California’s attorney general showed again she knows how to get things moving in a tough situation. After the U.S. Supreme Court ruling on Prop 8, it appeared that there could be a 25-day wait for the Ninth Circuit to lift a stay and let couples marry. Or things could have been worse. I was worried that there could be more litigation that could delay the happy moment for couples.

But Harris wouldn’t allow that to happen. She pushed, publicly and privately, and couples were being married by Friday afternoon. Prop 8 supporters cried foul, but so what? She got it done.

This episode was a strong echo of Harris’ maneuvering last year to race Gov. Jerry Brown’s Prop 30 through review so it could be circulated. In that case, Harris took an initiative process that can take six weeks and turned it around in two days. The quick turnaround was crucial, since Brown had filed a compromise initiative (he’d dropped his original to make a deal with progressive groups, including the California Federation Teachers) so late that, under the normal timeline, his measure might not have qualified for the ballot in time.

In both cases – Prop 8 and Prop 30 – what would normally take weeks took only two days.

Call her 48-Hour Harris.

What does this tell us about one of California’s most promising (and most famously attractive) politicians?

That when she makes up her mind, she doesn’t mess around.

And that her political future, much discussed and much debated, should lie in executive office.

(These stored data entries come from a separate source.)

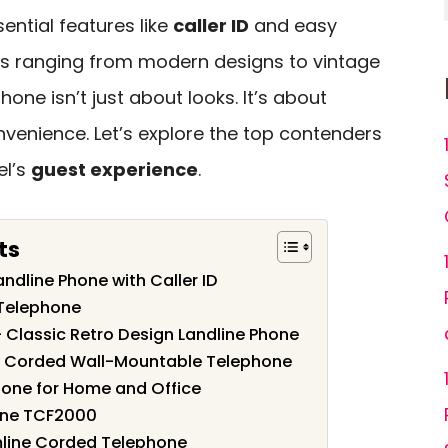
sential features like
caller ID
and easy
ns ranging from modern designs to vintage
one isn’t just about looks. It’s about
enience. Let’s explore the top contenders
el’s
guest experience
.
ts
ndline Phone with Caller ID
 Telephone
– Classic Retro Design Landline Phone
e Corded Wall-Mountable Telephone
hone for Home and Office
hone TCF2000
mline Corded Telephone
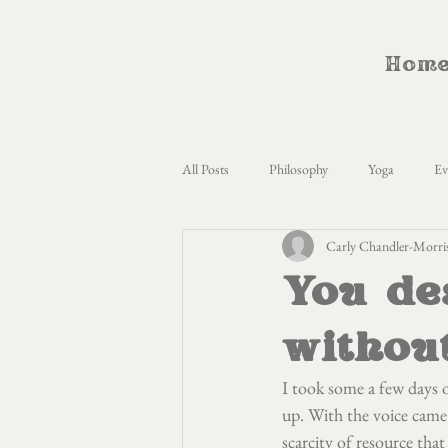
Hom
All Posts
Philosophy
Yoga
Ev
Carly Chandler-Morri
Womens Circles
Menstrual Cycle 
You de
LQBTQ+
Anthropology
Mo
withou
I took some a few days o
CameliDynamics
Unschooling
up. With the voice came 
scarcity of resource that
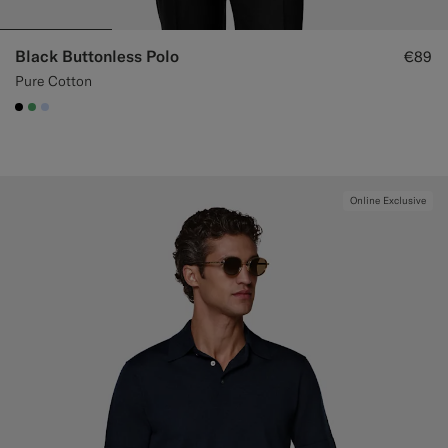
Black Buttonless Polo
€89
Pure Cotton
#000000
#50AA6A
#CCDCF9
Online Exclusive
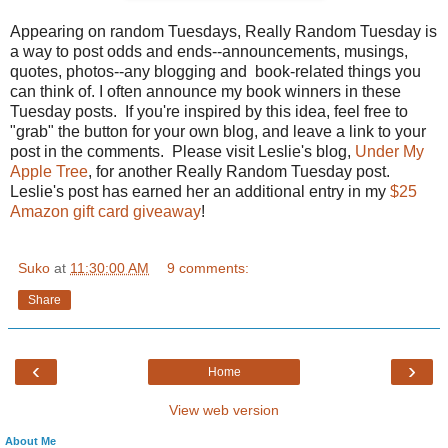
Appearing on random Tuesdays, Really Random Tuesday is
a way to post odds and ends--announcements, musings,
quotes, photos--any blogging and book-related things you
can think of. I often announce my book winners in these
Tuesday posts. If you're inspired by this idea, feel free to
"grab" the button for your own blog, and leave a link to your
post in the comments. Please visit Leslie's blog,
Under My
Apple Tree
, for another Really Random Tuesday post.
Leslie's post has earned her an additional entry in my
$25
Amazon gift card giveaway
!
Suko
at
11:30:00 AM
9 comments:
Share
‹
›
Home
View web version
About Me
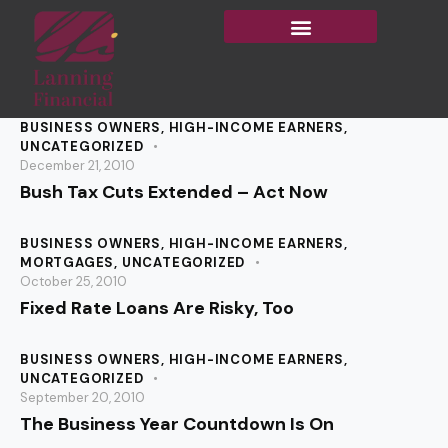
BUSINESS OWNERS
,
HIGH-INCOME EARNERS
,
UNCATEGORIZED
December 21, 2010
Bush Tax Cuts Extended – Act Now
BUSINESS OWNERS
,
HIGH-INCOME EARNERS
,
MORTGAGES
,
UNCATEGORIZED
October 25, 2010
Fixed Rate Loans Are Risky, Too
BUSINESS OWNERS
,
HIGH-INCOME EARNERS
,
UNCATEGORIZED
September 20, 2010
The Business Year Countdown Is On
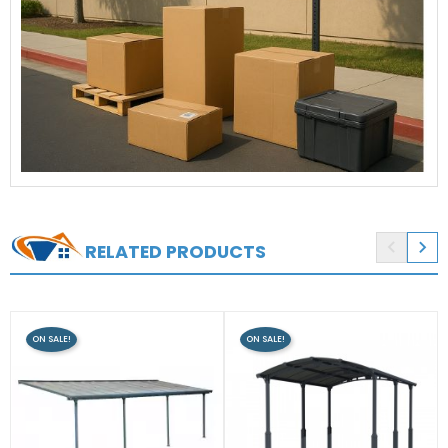


RELATED PRODUCTS
ON SALE!
ON SALE!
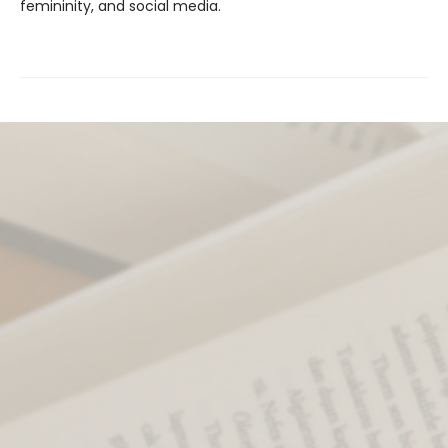
femininity, and social media.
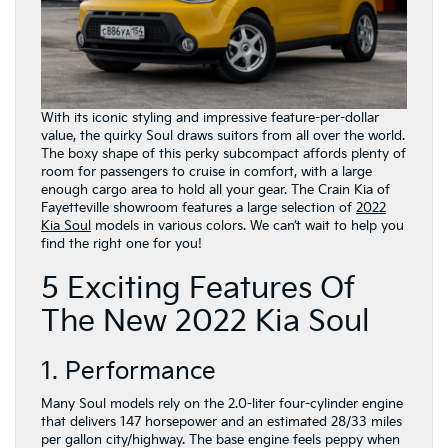
With its iconic styling and impressive feature-per-dollar
value, the quirky Soul draws suitors from all over the world.
The boxy shape of this perky subcompact affords plenty of
room for passengers to cruise in comfort, with a large
enough cargo area to hold all your gear. The Crain Kia of
Fayetteville showroom features a large selection of
2022
Kia Soul
models in various colors. We can’t wait to help you
find the right one for you!
5 Exciting Features Of
The New 2022 Kia Soul
1. Performance
Many Soul models rely on the 2.0-liter four-cylinder engine
that delivers 147 horsepower and an estimated 28/33 miles
per gallon city/highway. The base engine feels peppy when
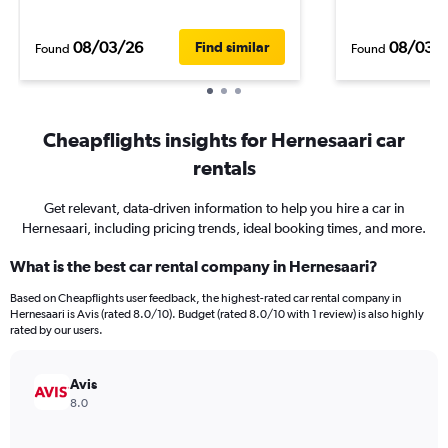
08/03/26
08/03/
Find similar
Found
Found
Cheapflights insights for Hernesaari car
rentals
Get relevant, data-driven information to help you hire a car in
Hernesaari, including pricing trends, ideal booking times, and more.
What is the best car rental company in Hernesaari?
Based on Cheapflights user feedback, the highest-rated car rental company in
Hernesaari is Avis (rated 8.0/10). Budget (rated 8.0/10 with 1 review) is also highly
rated by our users.
Avis
8.0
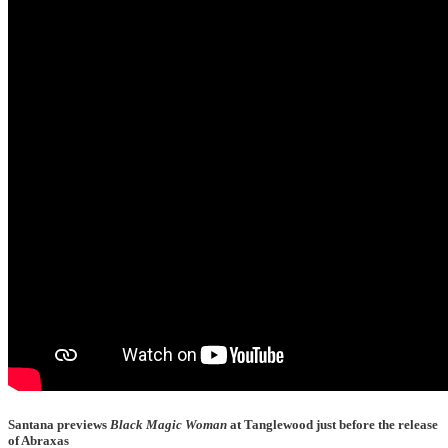
Santana previews
Black Magic Woman
at Tanglewood just before the release
of Abraxas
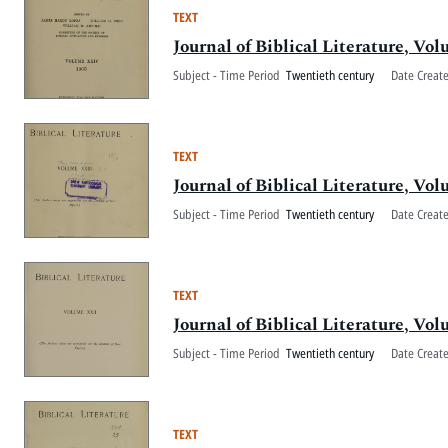
TEXT
Journal of Biblical Literature, V
Subject - Time Period
Twentieth century
Date Creat
TEXT
Journal of Biblical Literature, V
Subject - Time Period
Twentieth century
Date Creat
TEXT
Journal of Biblical Literature, V
Subject - Time Period
Twentieth century
Date Creat
TEXT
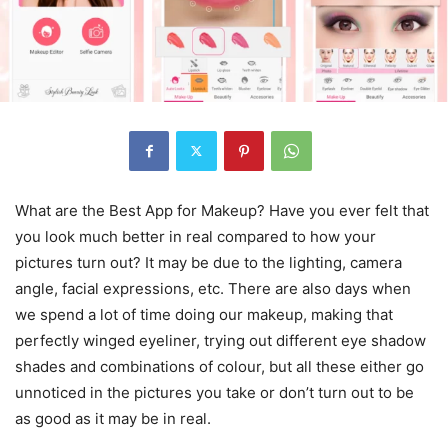
What are the Best App for Makeup? Have you ever felt that
you look much better in real compared to how your
pictures turn out? It may be due to the lighting, camera
angle, facial expressions, etc. There are also days when
we spend a lot of time doing our makeup, making that
perfectly winged eyeliner, trying out different eye shadow
shades and combinations of colour, but all these either go
unnoticed in the pictures you take or don’t turn out to be
as good as it may be in real.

Harris has been talked about as a judge, even a high federal court judge, or as a U.S. Senator. But the sort of talent she has displayed here is much, much better suited for a governor. A California governor inevitably faces difficult situations, even disasters. Being able to make decisions and get things done quickly is a crucial skill.

She’s got it.

Yes, some people suggested she has bent the rules in these cases (I was one of those accusers on Prop 30, which I thought was a missed opportunity for the state; of course, I’m cheering now, since I believe in marriage equality). But being able to bend the rules is an asset for a governor. It also could be the sort of attribute that wouldn’t go over as well in a Senate confirmation hearing for a judicial nominee.